# Nematodes?



## Steve88W (Jan 21, 2011)

I have found what appear to be very small, white nematodes in my tank.
From what I've read, they are pretty harmless overall (except for the gross factor) but I just wanted to make sure.

They are free swimming or on the glass just under the water's surface.








They do stretch out when they move around.

Will these be an issue?
I've read that having larger isopods may help keep the population of these down. I have dwarf striped but they have not really established themselves in the viv yet.

Thanks


----------



## MeiKVR6 (Sep 16, 2008)

soil-inhabiting nematodes - Phylum Nematoda

 Nematodes are inevitable and not a problem at all. So long as they ARE nematodes & not nemerteans or slugs you should be fine.


----------



## Ed (Sep 19, 2004)

Those aren't nematodes. They are a freeliving flat worm that shows up in aquariums with a high bioload or a high free organics load. They aren't typically noticed until the population is very high. 

Ed


----------



## Steve88W (Jan 21, 2011)

And if they are nemerteans?
(they just feast on springtails instead of molds, etc right?)
From my reading, there's no "cure" for them either.
Correct me if I'm wrong but nemerteans body shape tapers off and they may have a type of stinger at the end?

I doubt they are slugs from my inspection of a few of them.

These look like mini versions of a fly maggot, just longer and skinny.

I'm hoping they become tadpole snacks....
(just don't want them to cause health issues with the frogs or other microfauna)


----------



## Steve88W (Jan 21, 2011)

My main concern is the health of the frogs.
If they are just 'normal', then I'll let nature do her thing.
Just wanted to make sure they weren't parasitic or problematic.


----------



## Ed (Sep 19, 2004)

To repeat myself from above... they are flatworms which rules out both nematodes and nemerteans. 

They show up in many systems and there are population blooms of them whenever the water quality is impacted by bioload or dissolved organics. They are often considered to be indicators of poor water quality. There are records in the aquarium literature of excess populations irritating fish simply by residing on the fish (although they do not parasitize the fish or feed on the fish at all). This can presumably happen to frogs or tadpoles as well. 
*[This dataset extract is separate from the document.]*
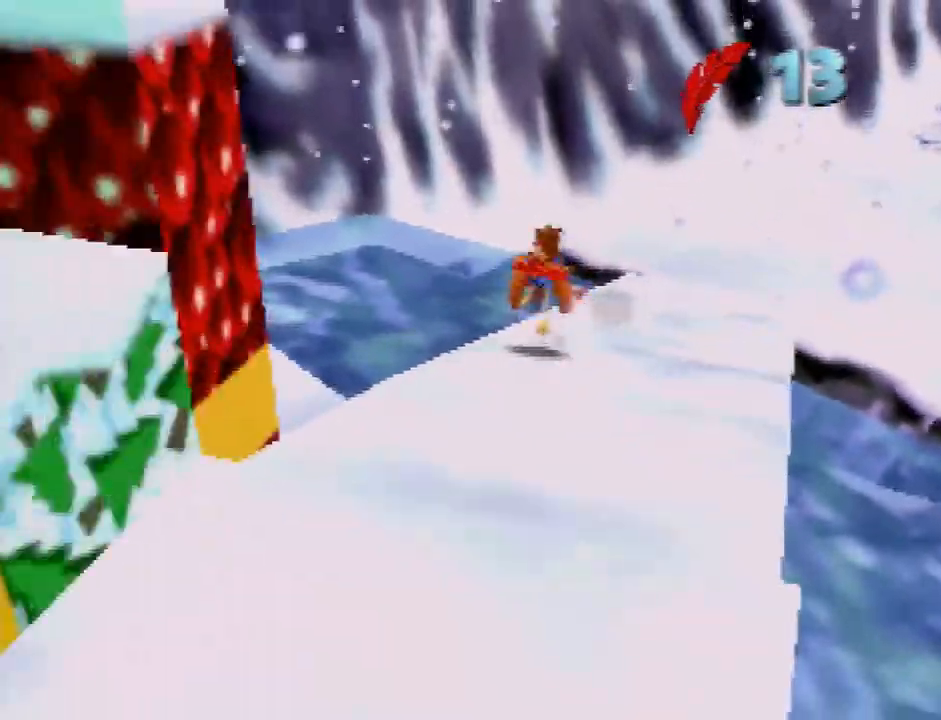
{"buttons": [], "left_stick": "down", "button_events": [[33, "A", "up"], [367, "A", "down"], [467, "A", "up"]]}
They are typically easily controlled by improving your water quality.


----------



## Steve88W (Jan 21, 2011)

Thanks Ed
I appreciate the info.

I'll take a look at the water quality, etc.


----------



## Mitch (Jun 18, 2010)

If they hang out on the glass underwater like that they could be planaria - a small flatworm that is harmless!


----------



## mellowvision (Feb 6, 2009)

there is a shrimp breeding supplement that kills planaria and nemotodes, without harming sensitive invertebrates like Crystal Red Shrimp. It's very easy to use, not sure if it's frog safe.


----------



## Ed (Sep 19, 2004)

I wouldn't bother dosing the tank as there is a high probability they will be added again in the future probably with plants. 

Ed


----------



## jbherpin (Oct 16, 2009)

If I were the OP, I would look to follow Ed's advice... From the pics, there seemed to be a lot of organics underwater, and this will just encourage the flatworms. As stated, although not considered parasitic, they are proven to cause stress. I would both remove the existing worms, and consider removing some organics(maybe even a spongefilter to correct stagnation and biodeposits, etc.).

JBear


----------



## Steve88W (Jan 21, 2011)

I'm lucky enough to be able to watch this tank randomly throughout the day. (the tank is on my desk at the office)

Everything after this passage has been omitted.